NERC Demands ERCOT Address Declining Reserve Margin Levels

The Electric Reliability Council of Texas (ERCOT), the grid operator that oversees 85% of Texas’ electric load, should consider additional potential solutions to address its worrisome resource adequacy and provide a plan outlining measures it will take to increase woefully low reserve margins, the North American Electric Reliability Corp. (NERC) said in a strongly worded letter last week.

ERCOT in December projected a reserve margin of 13.2% for summer 2013—slightly below ERCOT’s 2010-selected target reserve margin of 13.75%—but it said Texas could see tight power supplies after that. Reserve margins are expected to drop to 10.9% in 2014 and decrease in future years, plunging to 2.8% by 2022.
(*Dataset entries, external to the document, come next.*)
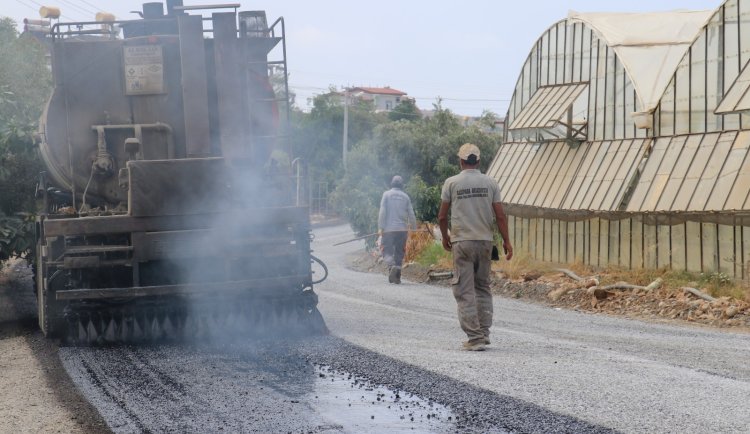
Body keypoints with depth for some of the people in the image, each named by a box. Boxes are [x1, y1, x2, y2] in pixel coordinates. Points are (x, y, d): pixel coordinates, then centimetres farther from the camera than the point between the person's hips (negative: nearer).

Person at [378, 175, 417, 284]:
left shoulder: (387, 194, 0)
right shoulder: (405, 197, 6)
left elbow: (382, 212, -6)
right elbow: (411, 214, 6)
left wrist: (380, 227, -5)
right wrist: (414, 228, 16)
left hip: (389, 229, -2)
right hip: (402, 229, 2)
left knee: (387, 251, 2)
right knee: (399, 252, 8)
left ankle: (392, 266, -26)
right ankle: (397, 277, 6)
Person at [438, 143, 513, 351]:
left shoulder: (452, 183, -2)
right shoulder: (490, 183, 3)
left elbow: (442, 216, 1)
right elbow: (500, 215, 0)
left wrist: (445, 237, 18)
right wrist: (506, 241, 7)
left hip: (462, 242, -3)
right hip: (485, 241, 3)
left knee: (465, 291, -1)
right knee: (483, 288, 17)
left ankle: (475, 337, -7)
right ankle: (484, 332, 15)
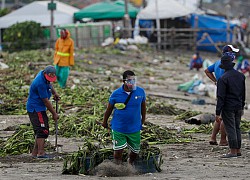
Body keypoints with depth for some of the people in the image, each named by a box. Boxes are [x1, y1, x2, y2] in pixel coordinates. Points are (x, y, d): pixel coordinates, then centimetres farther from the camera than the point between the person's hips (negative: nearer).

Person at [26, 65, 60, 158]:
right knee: (42, 130, -16)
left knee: (40, 131, 12)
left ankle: (35, 152, 16)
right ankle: (41, 152, -21)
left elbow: (49, 84, 30)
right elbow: (46, 101, -20)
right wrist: (54, 114, -11)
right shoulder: (40, 83, -26)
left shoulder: (43, 74, 3)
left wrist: (54, 93, 14)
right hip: (36, 108, -10)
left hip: (39, 108, 10)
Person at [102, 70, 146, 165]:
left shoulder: (141, 92, -7)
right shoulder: (116, 94, -12)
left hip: (134, 128, 2)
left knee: (135, 150, 15)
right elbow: (109, 109, 2)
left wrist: (142, 121, 19)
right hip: (118, 128, -2)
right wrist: (105, 122, 13)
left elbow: (143, 106, 9)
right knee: (118, 150, -1)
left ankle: (131, 164, 43)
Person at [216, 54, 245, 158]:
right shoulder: (241, 76, 5)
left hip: (228, 107, -6)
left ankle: (233, 152, -3)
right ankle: (238, 150, 16)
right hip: (238, 107, 6)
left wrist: (218, 113, -14)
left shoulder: (223, 79, -15)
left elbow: (221, 97, -16)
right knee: (237, 128, 13)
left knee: (230, 129, -3)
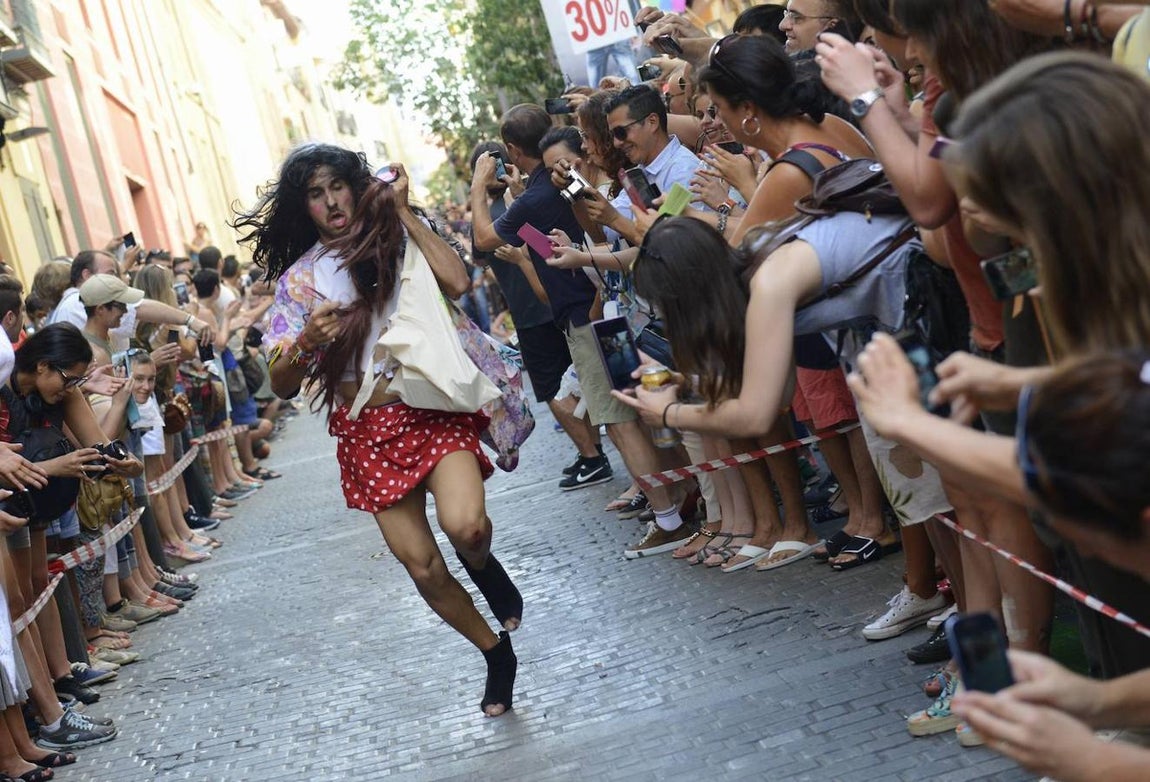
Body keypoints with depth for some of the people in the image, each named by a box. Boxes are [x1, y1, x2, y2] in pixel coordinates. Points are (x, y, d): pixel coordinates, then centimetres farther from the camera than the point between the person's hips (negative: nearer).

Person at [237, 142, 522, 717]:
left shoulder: (396, 240, 3)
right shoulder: (298, 278, 4)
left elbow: (457, 282, -18)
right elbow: (284, 386, 1)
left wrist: (404, 213, -12)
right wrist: (307, 340, -19)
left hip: (432, 408, -2)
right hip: (366, 430, 2)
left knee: (464, 526, -28)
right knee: (422, 567, 2)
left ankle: (482, 563, 10)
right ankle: (497, 656, 27)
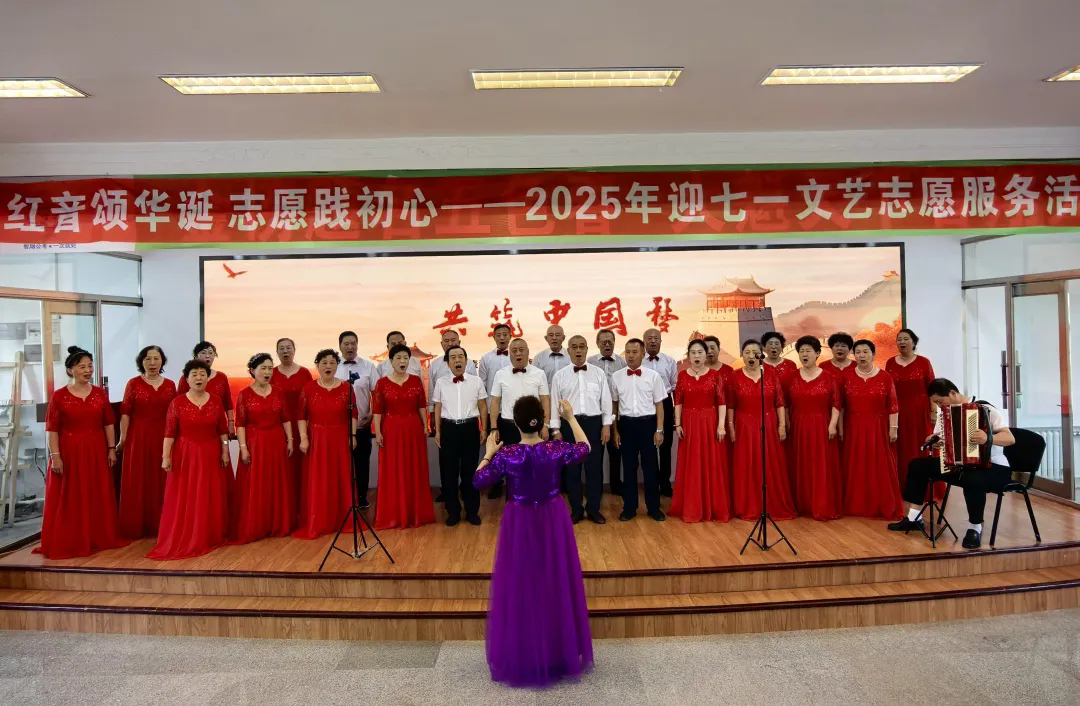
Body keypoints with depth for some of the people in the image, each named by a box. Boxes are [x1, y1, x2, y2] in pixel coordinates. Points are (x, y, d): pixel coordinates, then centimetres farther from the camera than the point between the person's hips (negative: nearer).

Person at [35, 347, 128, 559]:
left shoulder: (100, 394, 4)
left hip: (96, 451, 3)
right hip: (69, 452, -3)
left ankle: (100, 538, 21)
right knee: (69, 500, 3)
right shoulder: (59, 396, -5)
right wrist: (55, 456, -11)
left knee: (98, 497, 9)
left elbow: (108, 424, 8)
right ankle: (67, 543, 12)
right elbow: (52, 429, -6)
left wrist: (111, 449, 4)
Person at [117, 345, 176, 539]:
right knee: (137, 482, 1)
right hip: (138, 437, -2)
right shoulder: (133, 383, 0)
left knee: (161, 482, 6)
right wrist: (122, 439, -8)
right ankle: (136, 527, 9)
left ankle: (160, 525, 15)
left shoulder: (170, 385, 7)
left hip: (163, 438, 2)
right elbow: (125, 413, -3)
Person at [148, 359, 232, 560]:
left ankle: (210, 538, 20)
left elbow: (223, 430, 6)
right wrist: (166, 457, -11)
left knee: (211, 499, 7)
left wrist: (225, 452, 2)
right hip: (185, 455, -2)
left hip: (210, 454, 2)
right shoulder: (177, 403, -5)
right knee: (183, 499, 0)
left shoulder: (216, 401, 2)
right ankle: (181, 541, 9)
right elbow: (170, 432, -6)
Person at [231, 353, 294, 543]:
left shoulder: (278, 393, 6)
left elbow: (286, 419, 8)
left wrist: (290, 440, 4)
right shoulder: (244, 395, -4)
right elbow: (240, 424, -6)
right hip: (254, 444, -3)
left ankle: (279, 525, 20)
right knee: (254, 488, 0)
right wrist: (243, 447, -12)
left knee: (278, 486, 9)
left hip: (276, 443, 3)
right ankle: (252, 529, 9)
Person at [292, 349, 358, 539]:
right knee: (317, 483, 2)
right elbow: (302, 416, 0)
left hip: (340, 439, 1)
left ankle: (343, 520, 17)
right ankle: (316, 524, 8)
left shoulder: (346, 387, 2)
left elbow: (353, 415, 4)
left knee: (342, 480, 6)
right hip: (316, 440, -1)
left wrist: (353, 435, -3)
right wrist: (303, 438, -8)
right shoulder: (308, 388, 1)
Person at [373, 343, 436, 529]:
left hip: (413, 429, 2)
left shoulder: (416, 380, 4)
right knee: (392, 473, 4)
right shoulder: (382, 383, -3)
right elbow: (377, 410, -4)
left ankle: (416, 513, 22)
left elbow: (422, 406, 6)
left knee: (415, 471, 9)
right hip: (391, 430, -2)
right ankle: (393, 515, 15)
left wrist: (425, 426, 4)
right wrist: (378, 432, -8)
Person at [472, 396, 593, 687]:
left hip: (520, 524, -1)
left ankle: (520, 660, 24)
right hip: (553, 521, 2)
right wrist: (571, 418, 17)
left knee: (520, 587, 12)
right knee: (556, 585, 15)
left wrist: (488, 453, 6)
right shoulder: (556, 450, -13)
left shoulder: (506, 455, -18)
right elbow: (585, 448, 7)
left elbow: (478, 481, -8)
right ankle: (562, 655, 30)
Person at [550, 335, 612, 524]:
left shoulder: (599, 373, 3)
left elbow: (606, 400, 4)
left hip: (594, 423, 0)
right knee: (572, 468, 7)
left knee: (594, 467, 6)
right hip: (569, 424, 0)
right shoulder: (560, 376, 2)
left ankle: (593, 509, 20)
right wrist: (556, 429, -1)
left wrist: (606, 426, 0)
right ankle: (576, 510, 20)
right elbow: (555, 403, 3)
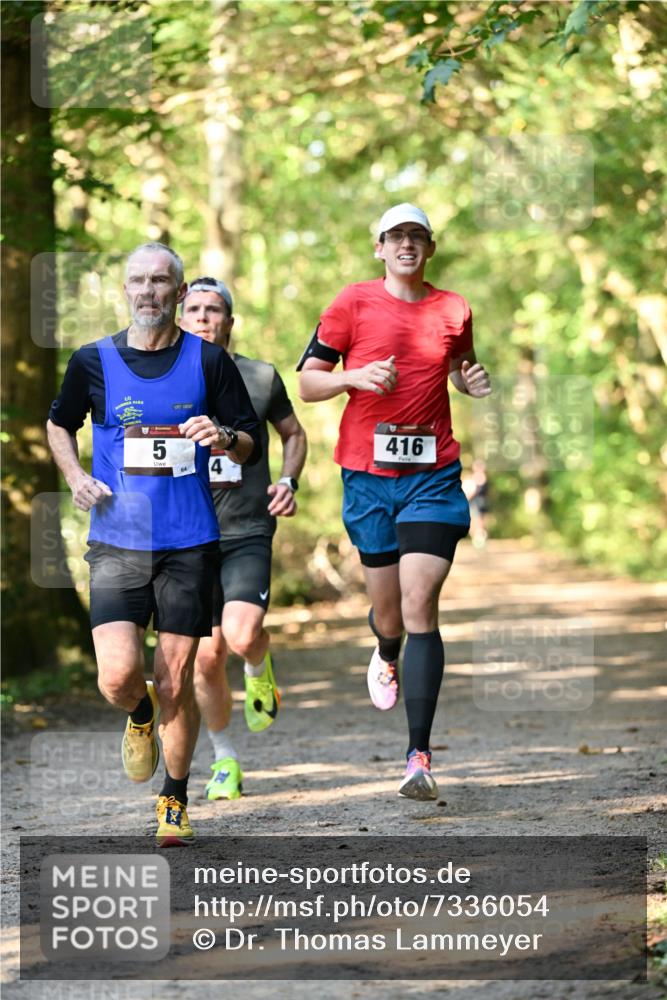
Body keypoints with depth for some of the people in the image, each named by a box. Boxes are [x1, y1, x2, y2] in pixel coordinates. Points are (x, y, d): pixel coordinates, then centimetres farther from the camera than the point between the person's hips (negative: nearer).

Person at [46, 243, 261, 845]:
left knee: (175, 684, 0)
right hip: (116, 545, 0)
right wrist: (76, 478, 3)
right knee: (119, 677, -12)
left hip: (189, 546, 0)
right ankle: (140, 720, 25)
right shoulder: (94, 362, 3)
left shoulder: (209, 362, 1)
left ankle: (175, 802, 20)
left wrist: (223, 436, -15)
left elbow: (252, 444, 7)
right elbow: (60, 424, 21)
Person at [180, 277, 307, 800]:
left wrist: (289, 482, 0)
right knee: (207, 657, -1)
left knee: (241, 636, -24)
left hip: (249, 535, -1)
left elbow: (294, 433, 18)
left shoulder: (261, 378, 1)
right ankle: (225, 761, 19)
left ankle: (259, 669, 13)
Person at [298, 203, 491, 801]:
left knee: (420, 607, -13)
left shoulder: (454, 310, 7)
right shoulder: (353, 304, 1)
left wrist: (474, 380, 4)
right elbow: (307, 382, 3)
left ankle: (419, 756, -15)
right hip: (368, 475, 0)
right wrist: (356, 376, -16)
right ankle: (387, 656, 51)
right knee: (388, 609, 10)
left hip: (434, 476, 0)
NERC, an electric reliability organization certified by the Federal Energy Regulatory Commission (FERC) to ensure reliability for North America’s bulk power system, expressed concern about ERCOT’s diminishing reserve margin levels in its November-released 2012 Long-Term Reliability Assessment. NERC President and CEO Gerry Cauley told ERCOT CEO Trip Doggett in a letter last week that the region’s reserve margin levels "imply higher reliability risks especially the potential for firm load shed, and ERCOT will need more resources as early as summer 2013 in order to maintain a sufficient reserve margin."

Cauley recognized that ERCOT is seeking to address resource adequacy challenges with the Public Utility Commission of Texas (PUCT). Several improvements had been made, but "solutions have not yet sufficiently materialized to address NERC’s reserve margin concern." In November, the PUCT voted to double the wholesale price cap for electricity prices by the summer of 2015, raising the cap from $4,500/MWh to $9,000/MWh by June 2015. Interim increases call for the cap to be raised to $5,000/MWh in the summer of 2013 and to $7,000/MWh by the summer of 2014. The PUCT is meanwhile evaluating whether it should modify ERCOT’s existing "energy-only" market to include more programs that give customers financial incentives to curb power use when supplies are strained, or to create a "capacity market" that pays generators to build new power plants (from fees collected from retail electric companies).

Cauley asked Doggett to present to NERC no later than April 30, 2013, a plan to address the declining reserve margin and projected capacity shortfall. The plan should include a discussion of the risks to reliability if new resources are not built or acquired in the short term.

ERCOT was forced to cut power to large industrial users in the summer of 2011 to avoid rolling blackouts as the state grappled with surging power demand during a long heat wave and a devastating drought. Power demand in ERCOT’s operational region hit three consecutive records in one week, reaching 68,294 MW on Aug. 3, 2011. ERCOT had previously come under regulatory scrutiny in February 2011, when an unusually bitter cold snap crippled several power plants and forced the grid operator to implement rolling blackouts.